The game's episodic nature is also a big plus. Cryptic managed to imbue STO -- well, the Federation side of it, anyway -- with a real sense of storyline. It begins in the tutorial and continues in the end-game STF missions. I don't pretend to have followed every nuance, but the story has kept me interested in the episodic missions long after I otherwise would have stopped completing them...

Dislikes


...Because they all require my least favorite thing in all of STO: ground combat. I've mentioned this before, but I think the phasers-and-fists action in STO is just the worst. It's tedious. It's repetitive. It's aggravating. I often set my away team of four Bridge Officers to attack a group of enemies, then pick up a comic book or alt-tab out to my RSS reader for a few minutes. It takes a while for those dopes to kill everyone, but better them than me.
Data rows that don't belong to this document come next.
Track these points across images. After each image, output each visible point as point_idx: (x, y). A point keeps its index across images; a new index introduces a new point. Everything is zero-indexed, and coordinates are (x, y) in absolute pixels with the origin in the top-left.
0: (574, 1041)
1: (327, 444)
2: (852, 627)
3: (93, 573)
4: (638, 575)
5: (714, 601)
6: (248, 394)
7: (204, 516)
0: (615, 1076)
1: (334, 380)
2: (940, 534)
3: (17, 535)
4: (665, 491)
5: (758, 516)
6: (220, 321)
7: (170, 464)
STO also still lacks some of the basic features MMO players have come to expect. Crafting, for example, consists of spending combinations of raw materials at a series of vendors at the Memory Alpha research station. Only by buying enough items from one tier of vendors can you unlock the next tier. The system is so poorly explained and unrewarding that I only participate in order to clear my inventory of excess mats. And Klingons, meanwhile, still have access to extremely limited PvE content and starship customization options. They're barely even second-class citizens at this point.

But really, don't let my griping turn you off to STO. I gripe about everything. Example: I enjoyed a perfectly fine dinner of pork lo mein last night, but still I griped that the pork wasn't the shape I wanted. (I like when it's cubed, not cut into strips!) So check out some of Massively's previous STO coverage and peak into the game's bright future.

Massively on STO

With guides, interviews and more, we've had our eyes on STO for a good long while. Please enjoy Massively's wealth of STO knowledge, and of course check out a new Captain's Log every Thursday!


The Future of

STO

I'm sure I seem awfully pessimistic, but I think we can look forward to plenty of fun times with STO. Cryptic have big plans and bigger ambitions for this game. Season One proved they're not all talk, and another STF and changes to the Memory Alpha crafting system are on their way. But it's a steep hill to climb here. Anti-Cryptic hate seems powerful even when they haven't earned it. And many STO players feel the company has earned plenty for any number of reasons: the microtransactions, the game's quick release, the short-changing of Klingons.

But STO has already made healthy progress in its first three months of life. I for one can't wait to see what Cryptic have in store for us next!